Glen Grant Distillery
Glen Grant Distiller deserves to be visited not just to see its original nineteenth century buildings but also the exquisite Victorian garden. The distillery was started in 1840 and is one of the first licensed distilleries in the Scottish Highlands. Located in the Speyside region which is home to many famous Highland distilleries, Glen Grant has the perfect setting for a whisky distillery.
The distillery gets its name from the Grant brothers, John and James who started it. They had the foresight to build it near a source of soft Highland water and a place with access to fine Morayshire barley. The distillery thrived under the leadership Major Grant who took over from his father James in 1872.Its turreted and gabled offices in the Scottish Baronial style of the 1880s are set around a small courtyard. The woodland surroundings are home to a delightful Victorian garden originally created by Major Grant.
Major Grant was a globe trotter who collected fine plant specimens from all over and created a romantic woodland garden. It has now been carefully recreated from old photographs. The garden has woodland paths, log bridges, a lily pond and a heather thatched dram pavilion with a tumbling waterfall beyond. Some trees and plants survive from the turn of the last century.
By the turn of the century the distillery was equipped with refrigeration, electric lighting, a hydraulic warehouse lift and its own fire service. However in many ways modernization was kept away in order to maintain some traditions. The distillery still follows the time honored methods of making fine Scotch whisky making, from the traditional mashing of the barley to the double distillation in the great copper stills. Even today some of the stills are coal fired. The whisky matures as before for years in oak casks.
Major James Grant constructed another distillery across the road known as Glen Grant 2 and connected the two by pipeline. Subsequently it became an independent distillery. His grandson Douglas Mackessack upgraded Glen Grant to make it one of the finest distilleries in Scotland.

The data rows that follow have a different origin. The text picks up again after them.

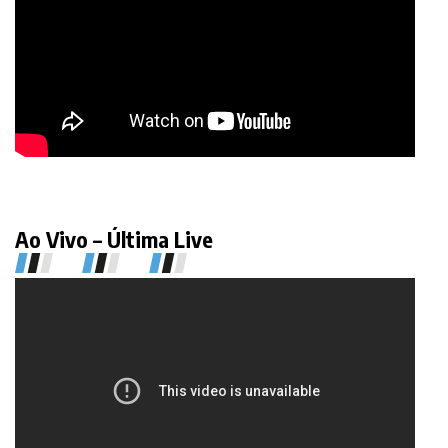
Ao Vivo – Última Live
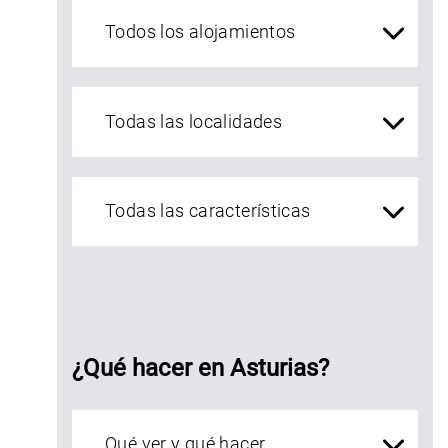
Alojamientos Asturias
localidades Asturias
¿Qué hacer en Asturias?
Qué ver en Asturias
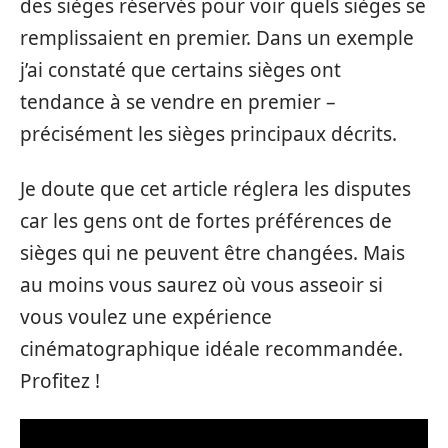
des sièges réservés pour voir quels sièges se
remplissaient en premier. Dans un exemple
j’ai constaté que certains sièges ont
tendance à se vendre en premier –
précisément les sièges principaux décrits.
Je doute que cet article réglera les disputes
car les gens ont de fortes préférences de
sièges qui ne peuvent être changées. Mais
au moins vous saurez où vous asseoir si
vous voulez une expérience
cinématographique idéale recommandée.
Profitez !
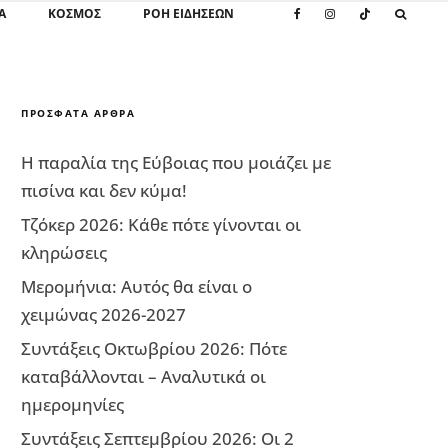
Α
ΚΌΣΜΟΣ
ΡΟΗ ΕΙΔΗΣΕΩΝ
ΠΡΌΣΦΑΤΑ ΆΡΘΡΑ
Η παραλία της Εύβοιας που μοιάζει με
πισίνα και δεν κύμα!
Τζόκερ 2026: Κάθε πότε γίνονται οι
κληρώσεις
Μερομήνια: Αυτός θα είναι ο
χειμώνας 2026-2027
Συντάξεις Οκτωβρίου 2026: Πότε
καταβάλλονται – Αναλυτικά οι
ημερομηνίες
Συντάξεις Σεπτεμβρίου 2026: Οι 2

The distillery produces a light floral single malt whisky with its own distinctive taste and pale gold color. The unusual color of Glen Grant has set it apart from other single malt Scotch whiskies.

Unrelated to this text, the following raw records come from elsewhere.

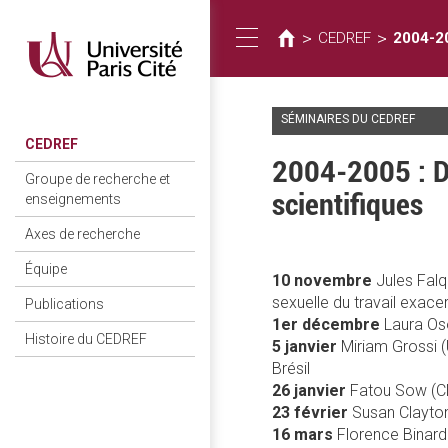
Vous
Aller
au
êtes
>
>
CEDREF
2004-20
Toggle
contenu
ici
principal
SÉMINAIRES DU CEDREF
navigation
CEDREF
2004-2005 : Dé
Groupe de recherche et
scientifiques
enseignements
Axes de recherche
Équipe
10 novembre
Jules Falq
sexuelle du travail exace
Publications
1er décembre
Laura Oso
Histoire du CEDREF
5 janvier
Miriam Grossi (U
Brésil
26 janvier
Fatou Sow (CN
23 février
Susan Clayton
16 mars
Florence Binar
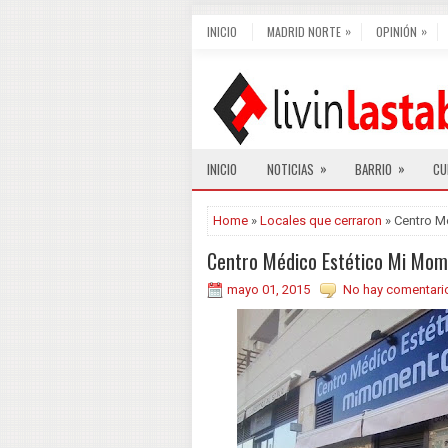
»
»
INICIO
MADRID NORTE
OPINIÓN
»
»
INICIO
NOTICIAS
BARRIO
CU
Home
»
Locales que cerraron
» Centro M
Centro Médico Estético Mi Mo
mayo 01, 2015
No hay comentari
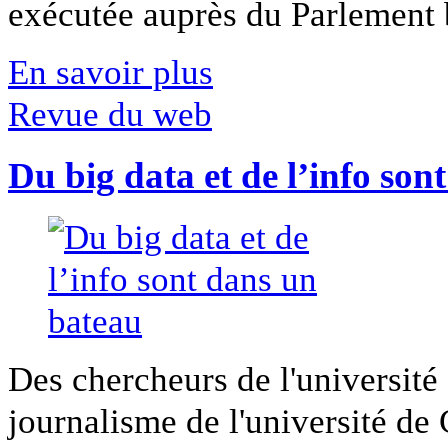
exécutée auprès du Parlement b
En savoir plus
Revue du web
Du big data et de l’info son
Des chercheurs de l'université 
journalisme de l'université de Ca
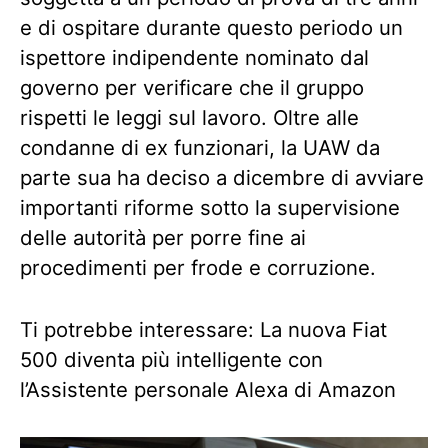
e di ospitare durante questo periodo un
ispettore indipendente nominato dal
governo per verificare che il gruppo
rispetti le leggi sul lavoro. Oltre alle
condanne di ex funzionari, la UAW da
parte sua ha deciso a dicembre di avviare
importanti riforme sotto la supervisione
delle autorità per porre fine ai
procedimenti per frode e corruzione.
Ti potrebbe interessare: La nuova Fiat
500 diventa più intelligente con
l’Assistente personale Alexa di Amazon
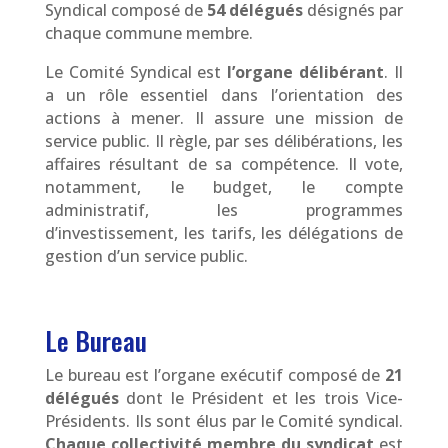
Syndical composé de
54 délégués
désignés par
chaque commune membre.
Le Comité Syndical est
l’organe délibérant
. Il
a un rôle essentiel dans l’orientation des
actions à mener.
Il assure une mission de
service public.
Il règle, par ses délibérations, les
affaires résultant de sa compétence. Il vote,
notamment, le budget, le compte
administratif, les programmes
d’investissement, les tarifs, les délégations de
gestion d’un service public.
Le Bureau
Le bureau est l’organe exécutif composé de
21
délégués
dont le Président et les trois Vice-
Présidents. Ils sont élus par le Comité syndical.
Chaque collectivité membre du syndicat
est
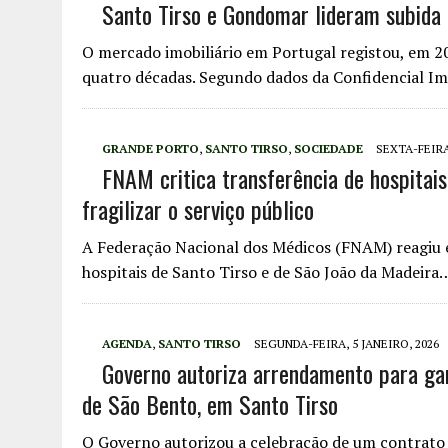
Santo Tirso e Gondomar lideram subida 
O mercado imobiliário em Portugal registou, em 2
quatro décadas. Segundo dados da Confidencial Imo
GRANDE PORTO
,
SANTO TIRSO
,
SOCIEDADE
SEXTA-FEIRA,
FNAM critica transferência de hospitai
fragilizar o serviço público
A Federação Nacional dos Médicos (FNAM) reagiu e
hospitais de Santo Tirso e de São João da Madeira
AGENDA
,
SANTO TIRSO
SEGUNDA-FEIRA, 5 JANEIRO, 2026
Governo autoriza arrendamento para ga
de São Bento, em Santo Tirso
O Governo autorizou a celebração de um contrato 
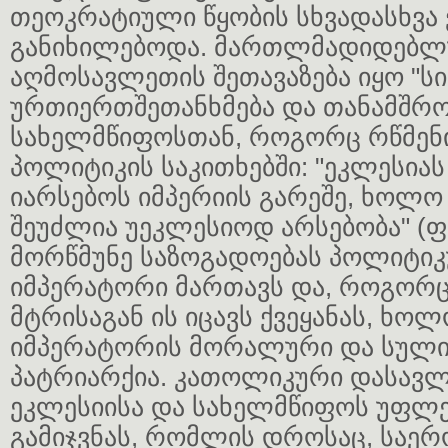
თეოკრატიული წყობის სხვადასხვა 
განიხილებოდა. მართლმადიდებლ
აღმოსავლეთის შეთავაზება იყო "სი
ურთიერთშეთანხმება და თანამშრ
სახელმწიფოსთან, როგორც რწმენი
პოლიტიკის საკითხებში: "ეკლესიას
იარსებოს იმპერიის გარეშე, ხოლო
შეუძლია უეკლესიოდ არსებობა" (ფ
მორწმუნე საზოგადოებას პოლიტი
იმპერატორი მართავს და, როგორც 
მტრისაგან ის იცავს ქვეყანას, ხო
იმპერატორის მორალური და სული
პატრიარქია. კათოლიკური დასავ
ეკლესიისა და სახელმწიფოს უფლე
გამიჯვნას, რომლის დროსაც, საე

In 1953 Glen Grant joined George and JG Smith, the makers of The Glenlivet. In 1972 the group merged with Longnorm Distillery forming Glenlivet Distillers Ltd. This company was bought by Seagram in 1978. The distilleries belonging to the Chivas and Glenlivet Group which were the property of Seagram, were bought by the Pernod-Ricard group in 2001. When Pernod Ricard acquired Allied Domecq the French company did not want to keep all the distilleries. As a result the Glen Grant distillery was sold in 2006 to the Italian group Campari.